**Zu lösende Aufgabe:**
Beantworte bitte anhand des Textes über den Taufstein in Pömmelte diese Fragen:
(a) In welchem Monat und Jahr wurde der Grundstein der St. Johanniskirche gelegt?
(b) Wie heißt der Gemeindebrief, in dem Erika König schreibt?
(c) Welche Grundfarbe hat der Taufstein jetzt?

**Extrahierter Text:**
◆ ◆ ◆ ◆ ◆

Von Thomas Linßner 25.09.2014, 03:09

Die Pömmelter St. Johanniskirche wurde der Mode der Zeit gehorchend im neogotischen Stil erbaut. Die Grundsteinlegung erfolgte im Mai 1871 auf den Grundmauern einer Vorgängerkirche aus dem 16. Jahrhundert. An sie erinnert ein bemerkenswerter Taufstein, der kürzlich restauriert wurde.

Pömmelte l "Die Denkmalschutzbehörde hatte zur Auflage gemacht, dass der Taufstein sein damaliges Aussehen von 1695 wieder haben soll", schreibt Autorin Erika König in "Unsere Kirchenglocke", dem Gemeindebrief für Barby, Glinde, Pömmelte, Tornitz, Werkleitz und Wespen.

Nun erstrahlt dieses Prunkstück mit dem Sternenhimmel in der Apsis um die Wette. Die Grundfarbe des Steines ist Altweiß, Blumenknospen und Ranken sind vergoldet. Gut zu lesen ist jetzt auch wieder die Inschrift, die erhellt, wer die Stifter waren. Wir lesen: "Ano 1695 zur Ehre Gottes haben Mauritius Cüsterius und Ursula Sophia Cüsterius, geborene Flmerin diesen Taufstein setzen lassen.

◆ ◆ ◆ ◆ ◆

**Materialauszüge:**
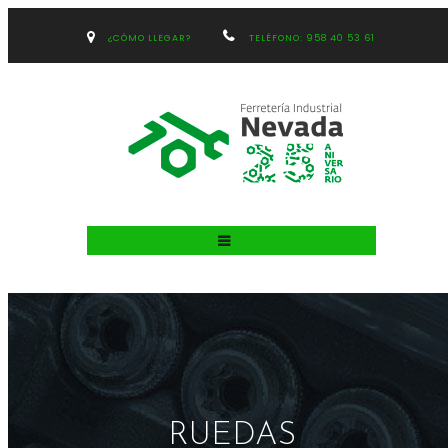
¿CÓMO LLEGAR?
TELÉFONO: 958 40 53 61
RUEDAS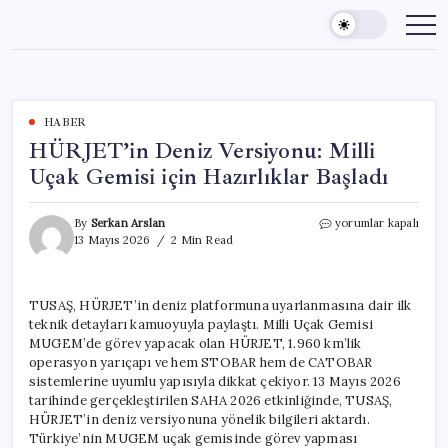
Skip
to
content
HABER
HÜRJET’in Deniz Versiyonu: Milli
Uçak Gemisi için Hazırlıklar Başladı
HÜRJET’in
By
Serkan Arslan
yorumlar kapalı
Deniz
13 Mayıs 2026
2 Min Read
Versiyonu:
Milli
Uçak
TUSAŞ, HÜRJET’in deniz platformuna uyarlanmasına dair ilk
Gemisi
teknik detayları kamuoyuyla paylaştı. Milli Uçak Gemisi
için
Hazırlıklar
MUGEM’de görev yapacak olan HÜRJET, 1.960 km’lik
Başladı
operasyon yarıçapı ve hem STOBAR hem de CATOBAR
için
sistemlerine uyumlu yapısıyla dikkat çekiyor. 13 Mayıs 2026
tarihinde gerçekleştirilen SAHA 2026 etkinliğinde, TUSAŞ,
HÜRJET’in deniz versiyonuna yönelik bilgileri aktardı.
Türkiye’nin MUGEM uçak gemisinde görev yapması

◆ ◆ ◆ ◆ ◆

**Antwortfeld:**
(a) Im Mai 1871
(b) „Unsere Kirchenglocke“
(c) Altweiß